** Opening Text passage block **

Among all AD cases, familial EOAD accounts for only approximately 1%, and over 80% of EOAD cases result from autosomal dominant missense mutations in either APP, PSEN1, or PSEN2. Notably, the PSEN1 or PSEN2 proteins are critical subunits of the γ-secretase complex.^18,19 PSEN1 is the most common cause of EOAD (>300 mutations have been reported), while PSEN2 mutations are rare and often of unknown pathogenic significance (Alzgene database; http://www.alzforum.org/mutations).^19,20 Both genes are also associated with other diseases, such as frontotemporal dementia and dilated cardiomyopathy (https://www.preventiongenetics.com/testInfo?val=6921).¹⁹ PSEN2 mutations in particular have a wide range of age of onset (from 39 to 83 years) with a mean age of 55.3 years and over 50% above 60 years.²¹ All three patients we presented had symptom onset in their 50s and primarily amnestic presentation. However, Patient A had a relatively younger onset and more rapid cognitive and functional decline, along with a greater language involvement. All three patients and one of their asymptomatic siblings had a p.Ile120Ser substitution in PSEN2, a variant that has not yet been reported in Medline and the Alzgene genetic database (https://www.alzforum.org/mutations/psen-2).

** Closing Text passage block **
** Opening Records supplied block **

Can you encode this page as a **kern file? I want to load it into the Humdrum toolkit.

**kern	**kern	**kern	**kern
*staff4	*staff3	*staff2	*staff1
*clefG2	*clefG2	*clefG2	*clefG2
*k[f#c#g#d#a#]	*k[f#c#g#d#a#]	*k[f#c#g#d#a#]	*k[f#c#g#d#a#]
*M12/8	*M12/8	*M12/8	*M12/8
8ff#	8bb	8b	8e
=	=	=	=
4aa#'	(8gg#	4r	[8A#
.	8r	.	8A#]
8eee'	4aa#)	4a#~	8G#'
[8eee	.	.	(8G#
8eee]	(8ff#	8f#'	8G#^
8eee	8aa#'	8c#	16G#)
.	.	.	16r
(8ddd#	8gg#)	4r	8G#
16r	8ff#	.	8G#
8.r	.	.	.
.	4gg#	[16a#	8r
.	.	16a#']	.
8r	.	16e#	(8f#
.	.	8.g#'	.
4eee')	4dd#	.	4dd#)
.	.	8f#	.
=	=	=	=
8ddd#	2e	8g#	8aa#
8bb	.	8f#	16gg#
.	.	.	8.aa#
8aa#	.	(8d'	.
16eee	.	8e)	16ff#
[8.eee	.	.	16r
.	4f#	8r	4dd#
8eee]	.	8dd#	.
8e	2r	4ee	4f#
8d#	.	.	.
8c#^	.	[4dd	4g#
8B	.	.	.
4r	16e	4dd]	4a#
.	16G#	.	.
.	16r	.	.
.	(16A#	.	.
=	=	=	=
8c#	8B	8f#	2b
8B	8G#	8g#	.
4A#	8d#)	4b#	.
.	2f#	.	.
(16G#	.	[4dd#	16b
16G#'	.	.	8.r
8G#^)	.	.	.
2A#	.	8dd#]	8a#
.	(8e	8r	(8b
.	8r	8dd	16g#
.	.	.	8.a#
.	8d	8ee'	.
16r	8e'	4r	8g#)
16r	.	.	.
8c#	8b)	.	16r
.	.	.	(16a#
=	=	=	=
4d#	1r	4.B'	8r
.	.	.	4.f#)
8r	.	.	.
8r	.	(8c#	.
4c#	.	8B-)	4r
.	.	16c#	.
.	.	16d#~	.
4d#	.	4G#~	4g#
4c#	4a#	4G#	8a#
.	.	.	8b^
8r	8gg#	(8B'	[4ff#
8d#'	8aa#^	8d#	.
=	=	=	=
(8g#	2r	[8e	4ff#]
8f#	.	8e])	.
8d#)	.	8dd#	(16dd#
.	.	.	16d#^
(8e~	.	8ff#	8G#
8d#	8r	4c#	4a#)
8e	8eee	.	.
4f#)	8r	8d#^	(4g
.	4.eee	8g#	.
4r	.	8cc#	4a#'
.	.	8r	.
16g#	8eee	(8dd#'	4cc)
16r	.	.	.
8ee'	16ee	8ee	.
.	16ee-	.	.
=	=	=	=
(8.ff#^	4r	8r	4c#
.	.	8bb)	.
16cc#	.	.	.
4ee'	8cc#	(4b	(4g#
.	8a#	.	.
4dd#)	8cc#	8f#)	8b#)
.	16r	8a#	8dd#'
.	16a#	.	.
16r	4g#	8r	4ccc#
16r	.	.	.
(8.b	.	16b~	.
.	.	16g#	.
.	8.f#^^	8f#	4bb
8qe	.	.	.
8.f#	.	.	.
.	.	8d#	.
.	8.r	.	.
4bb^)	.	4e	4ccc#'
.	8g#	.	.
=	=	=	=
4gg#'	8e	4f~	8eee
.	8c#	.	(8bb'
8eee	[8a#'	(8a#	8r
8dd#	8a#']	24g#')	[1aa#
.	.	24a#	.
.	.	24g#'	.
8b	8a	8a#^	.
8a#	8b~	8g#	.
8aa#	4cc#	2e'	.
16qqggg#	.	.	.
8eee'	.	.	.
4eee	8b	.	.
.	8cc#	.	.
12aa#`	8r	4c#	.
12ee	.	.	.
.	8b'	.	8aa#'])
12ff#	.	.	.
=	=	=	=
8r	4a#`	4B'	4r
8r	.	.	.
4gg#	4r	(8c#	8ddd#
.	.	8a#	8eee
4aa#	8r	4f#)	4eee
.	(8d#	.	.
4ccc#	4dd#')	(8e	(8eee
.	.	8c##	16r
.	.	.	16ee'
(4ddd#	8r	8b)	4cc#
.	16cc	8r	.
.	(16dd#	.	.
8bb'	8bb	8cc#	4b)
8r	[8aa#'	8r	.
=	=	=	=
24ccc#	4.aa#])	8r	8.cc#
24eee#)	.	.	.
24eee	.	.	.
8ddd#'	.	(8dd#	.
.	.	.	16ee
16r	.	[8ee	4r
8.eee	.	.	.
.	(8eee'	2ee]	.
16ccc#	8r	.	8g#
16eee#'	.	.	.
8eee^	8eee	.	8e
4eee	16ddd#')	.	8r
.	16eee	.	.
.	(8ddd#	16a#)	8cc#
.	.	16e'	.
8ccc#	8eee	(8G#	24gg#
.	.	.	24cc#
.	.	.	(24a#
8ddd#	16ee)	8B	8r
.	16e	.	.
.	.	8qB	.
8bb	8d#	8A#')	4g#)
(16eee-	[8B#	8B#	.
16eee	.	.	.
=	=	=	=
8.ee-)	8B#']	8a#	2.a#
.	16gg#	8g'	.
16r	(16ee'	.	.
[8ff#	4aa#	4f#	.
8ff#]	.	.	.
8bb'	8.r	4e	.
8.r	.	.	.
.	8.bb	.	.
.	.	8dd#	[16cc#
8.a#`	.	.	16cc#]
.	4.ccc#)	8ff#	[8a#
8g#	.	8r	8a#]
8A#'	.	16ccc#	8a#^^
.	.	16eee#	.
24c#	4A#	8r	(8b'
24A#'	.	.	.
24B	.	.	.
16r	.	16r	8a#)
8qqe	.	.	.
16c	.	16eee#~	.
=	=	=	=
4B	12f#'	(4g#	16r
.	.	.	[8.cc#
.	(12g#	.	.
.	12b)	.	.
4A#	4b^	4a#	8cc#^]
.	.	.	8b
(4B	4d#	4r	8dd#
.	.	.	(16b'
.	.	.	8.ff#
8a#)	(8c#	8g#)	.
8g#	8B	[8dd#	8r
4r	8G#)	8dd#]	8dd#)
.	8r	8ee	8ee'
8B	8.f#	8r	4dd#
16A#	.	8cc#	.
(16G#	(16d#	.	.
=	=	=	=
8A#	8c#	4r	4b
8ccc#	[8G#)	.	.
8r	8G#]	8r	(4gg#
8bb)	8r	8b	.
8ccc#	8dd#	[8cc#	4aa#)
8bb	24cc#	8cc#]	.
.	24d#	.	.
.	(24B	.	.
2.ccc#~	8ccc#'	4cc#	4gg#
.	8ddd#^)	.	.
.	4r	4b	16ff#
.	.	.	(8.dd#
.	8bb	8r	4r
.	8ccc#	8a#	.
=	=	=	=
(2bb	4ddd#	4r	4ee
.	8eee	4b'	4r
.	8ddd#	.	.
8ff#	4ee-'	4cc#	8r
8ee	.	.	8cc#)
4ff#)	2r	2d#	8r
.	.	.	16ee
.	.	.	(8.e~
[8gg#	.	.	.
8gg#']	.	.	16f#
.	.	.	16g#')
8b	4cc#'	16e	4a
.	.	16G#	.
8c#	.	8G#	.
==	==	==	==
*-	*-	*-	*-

** Closing Records supplied block **

§ What to work on
Continue the passage on PSEN2 mutations in early-onset Alzheimer's disease, starting after its final sentence.

§ Answer
Conclusion

Investigation of the genetic bases of AD can help to confirm the diagnosis and aid in future care planning for family members who may choose to identify their own clinical risk.²² With the advent of disease-modifying therapies in AD, identifying novel genetic mutations will be increasingly important for monitoring disease response in genetic subtypes of AD, along with identifying at-risk family members to facilitate earlier treatment interventions. Asymptomatic patients with confirmed genetic mutations may also participate in appropriate clinical trials should they wish to. With this report, we aim to add to the literature on rare PSEN2 variants causing familial EOAD and assist clinicians in providing appropriate genetic counseling. Furthermore, our case study has helped to confirm the eligibility of new participants (carriers of PSEN2, p.Ile120Ser) in an ongoing clinical trial, named the Dominantly Inherited Alzheimer Network (DIAN; http://clinicaltrials.gov/ct2/show/NCT01760005), which is focused on carriers of pathogenic APP, PSEN1, or PSEN2 mutations with the goal of assessing the tolerability and biomarker efficacy of EOAD treatments.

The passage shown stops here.